L'hostilité majoritaire des associations de consommateurs , notamment des deux principales d'entre elles, doit être prise en compte par le législateur, alors même que le fichier positif est supposé être un outil de protection des consommateurs.

Au regard de l'expérience belge et des effets de la conjoncture économique sur la situation financière des ménages, la création d'un fichier positif n'aurait pas d'impact substantiel sur le phénomène de surendettement, compte tenu du rôle prépondérant des accidents de la vie dans le basculement dans le surendettement .

Le fichier positif ne donne qu'une information partielle sur la solvabilité de l'emprunteur, qui ne dispense pas le prêteur d'un sérieux travail de vérification. Or les pratiques commerciales actuelles de certains prêteurs ne comportent pas ce travail, de sorte que l'utilité du fichier positif s'en trouverait réduite. Un renforcement du contrôle des pratiques professionnelles des prêteurs est plus urgent que la mise en place d'un fichier positif.

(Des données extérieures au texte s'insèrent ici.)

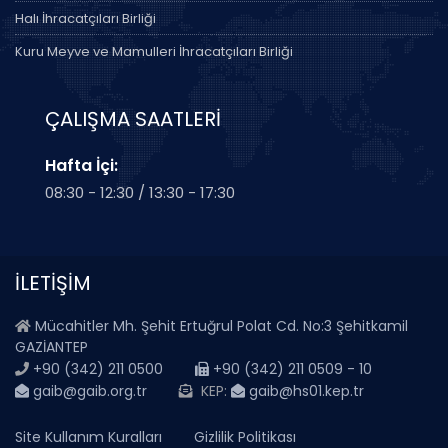
Halı İhracatçıları Birliği
Kuru Meyve ve Mamulleri İhracatçıları Birliği
ÇALIŞMA SAATLERİ
Hafta İçi:
08:30 - 12:30 / 13:30 - 17:30
İLETİŞİM
Mücahitler Mh. Şehit Ertuğrul Polat Cd. No:3 Şehitkamil
GAZİANTEP
+90 (342) 211 0500
+90 (342) 211 0509 - 10
gaib@gaib.org.tr
KEP:
gaib@hs01.kep.tr
Site Kullanım Kuralları
Gizlilik Politikası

Il ne serait pas possible techniquement de supprimer les risques d'utilisation détournée d'un fichier positif , à des fins de prospection commerciale par certains prêteurs ou à d'autres fins illicites, par exemple dans les relations entre bailleur et locataire.

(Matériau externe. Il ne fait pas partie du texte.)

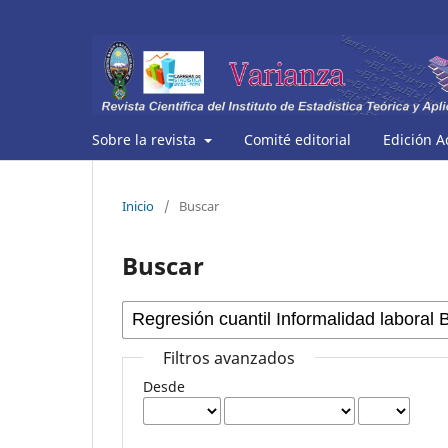
Sobre la revista
Comité editorial
Edición A
Inicio
/
Buscar
Buscar
Filtros avanzados
Desde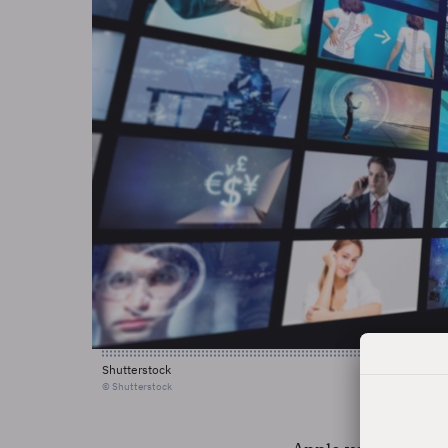
Shutterstock
© Shutterstock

Le fichier positif conduirait au « fichage » de 25 millions de personnes , dont la plupart n'auront aucune difficulté financière, pendant de très longues périodes, ce qui constitue une atteinte manifeste au droit à la protection de la vie privée .

La création du fichier positif porterait atteinte au principe constitutionnel de proportionnalité , par sa disproportion entre la faible efficacité attendue au regard de l'objectif de prévention du surendettement et les moyens mis en oeuvre, tant en termes de coûts financiers que d'atteintes à la vie privée .

a) L'hostilité majoritaire des associations de consommateurs

Si l'on peut discuter des motivations qui conduisent les représentants de la profession du crédit et de grands établissements bancaires à s'opposer au fichier positif, on ne peut que constater qu' une majorité des organisations représentant les consommateurs y sont également hostiles , notamment les deux plus importantes d'entre elles, sans qu'on puisse prétendre qu'elles soient motivées par des arguments d'intérêt commercial .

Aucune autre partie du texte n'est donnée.